- _DONNÉES_:

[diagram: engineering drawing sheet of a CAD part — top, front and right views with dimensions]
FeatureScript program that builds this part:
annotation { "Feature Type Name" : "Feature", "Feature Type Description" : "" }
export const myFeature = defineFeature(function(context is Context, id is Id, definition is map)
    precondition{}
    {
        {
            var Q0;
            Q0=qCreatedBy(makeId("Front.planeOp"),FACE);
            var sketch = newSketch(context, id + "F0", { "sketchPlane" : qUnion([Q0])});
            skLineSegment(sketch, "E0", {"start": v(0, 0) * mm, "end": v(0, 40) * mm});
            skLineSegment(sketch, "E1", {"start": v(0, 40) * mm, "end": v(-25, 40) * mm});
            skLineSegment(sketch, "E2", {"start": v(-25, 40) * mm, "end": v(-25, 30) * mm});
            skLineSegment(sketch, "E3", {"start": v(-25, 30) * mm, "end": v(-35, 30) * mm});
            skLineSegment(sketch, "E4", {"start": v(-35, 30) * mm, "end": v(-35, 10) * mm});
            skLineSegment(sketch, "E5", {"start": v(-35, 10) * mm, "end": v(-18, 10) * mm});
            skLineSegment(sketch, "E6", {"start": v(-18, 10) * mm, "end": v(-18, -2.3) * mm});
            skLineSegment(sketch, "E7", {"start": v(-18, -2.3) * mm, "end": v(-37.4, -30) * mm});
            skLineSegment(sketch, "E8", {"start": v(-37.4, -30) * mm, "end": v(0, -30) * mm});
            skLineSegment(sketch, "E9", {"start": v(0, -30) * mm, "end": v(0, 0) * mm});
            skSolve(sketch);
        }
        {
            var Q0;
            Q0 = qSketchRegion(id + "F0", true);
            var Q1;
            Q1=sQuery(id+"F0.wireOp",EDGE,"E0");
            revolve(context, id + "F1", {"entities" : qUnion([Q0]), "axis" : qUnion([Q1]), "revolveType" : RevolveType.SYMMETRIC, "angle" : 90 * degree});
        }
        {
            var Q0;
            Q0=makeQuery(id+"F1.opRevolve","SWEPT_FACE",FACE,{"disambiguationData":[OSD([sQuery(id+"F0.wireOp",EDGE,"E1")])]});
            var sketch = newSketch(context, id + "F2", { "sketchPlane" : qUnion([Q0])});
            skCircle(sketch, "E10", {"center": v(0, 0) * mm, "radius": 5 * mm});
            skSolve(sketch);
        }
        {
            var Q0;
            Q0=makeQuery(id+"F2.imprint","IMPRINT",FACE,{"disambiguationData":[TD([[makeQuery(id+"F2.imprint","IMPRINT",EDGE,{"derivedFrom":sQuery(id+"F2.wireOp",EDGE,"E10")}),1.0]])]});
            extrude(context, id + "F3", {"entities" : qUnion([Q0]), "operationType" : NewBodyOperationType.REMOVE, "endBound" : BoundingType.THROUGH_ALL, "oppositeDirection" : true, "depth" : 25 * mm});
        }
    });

- _CONSIGNE_:
Réécrivez les données en remplaçant « 90 * degree » par « 180 * degree », sans rien modifier d'autre.

- _CORRIGÉ_:
[diagram: engineering drawing sheet of a CAD part — top, front and right views with dimensions]
FeatureScript program that builds this part:
annotation { "Feature Type Name" : "Feature", "Feature Type Description" : "" }
export const myFeature = defineFeature(function(context is Context, id is Id, definition is map)
    precondition{}
    {
        {
            var Q0;
            Q0=qCreatedBy(makeId("Front.planeOp"),FACE);
            var sketch = newSketch(context, id + "F0", { "sketchPlane" : qUnion([Q0])});
            skLineSegment(sketch, "E0", {"start": v(0, 0) * mm, "end": v(0, 40) * mm});
            skLineSegment(sketch, "E1", {"start": v(0, 40) * mm, "end": v(-25, 40) * mm});
            skLineSegment(sketch, "E2", {"start": v(-25, 40) * mm, "end": v(-25, 30) * mm});
            skLineSegment(sketch, "E3", {"start": v(-25, 30) * mm, "end": v(-35, 30) * mm});
            skLineSegment(sketch, "E4", {"start": v(-35, 30) * mm, "end": v(-35, 10) * mm});
            skLineSegment(sketch, "E5", {"start": v(-35, 10) * mm, "end": v(-18, 10) * mm});
            skLineSegment(sketch, "E6", {"start": v(-18, 10) * mm, "end": v(-18, -2.3) * mm});
            skLineSegment(sketch, "E7", {"start": v(-18, -2.3) * mm, "end": v(-37.4, -30) * mm});
            skLineSegment(sketch, "E8", {"start": v(-37.4, -30) * mm, "end": v(0, -30) * mm});
            skLineSegment(sketch, "E9", {"start": v(0, -30) * mm, "end": v(0, 0) * mm});
            skSolve(sketch);
        }
        {
            var Q0;
            Q0 = qSketchRegion(id + "F0", true);
            var Q1;
            Q1=sQuery(id+"F0.wireOp",EDGE,"E0");
            revolve(context, id + "F1", {"entities" : qUnion([Q0]), "axis" : qUnion([Q1]), "revolveType" : RevolveType.SYMMETRIC, "angle" : 180 * degree});
        }
        {
            var Q0;
            Q0=makeQuery(id+"F1.opRevolve","SWEPT_FACE",FACE,{"disambiguationData":[OSD([sQuery(id+"F0.wireOp",EDGE,"E1")])]});
            var sketch = newSketch(context, id + "F2", { "sketchPlane" : qUnion([Q0])});
            skCircle(sketch, "E10", {"center": v(0, 0) * mm, "radius": 5 * mm});
            skSolve(sketch);
        }
        {
            var Q0;
            Q0=makeQuery(id+"F2.imprint","IMPRINT",FACE,{"disambiguationData":[TD([[makeQuery(id+"F2.imprint","IMPRINT",EDGE,{"derivedFrom":sQuery(id+"F2.wireOp",EDGE,"E10")}),1.0]])]});
            extrude(context, id + "F3", {"entities" : qUnion([Q0]), "operationType" : NewBodyOperationType.REMOVE, "endBound" : BoundingType.THROUGH_ALL, "oppositeDirection" : true, "depth" : 25 * mm});
        }
    });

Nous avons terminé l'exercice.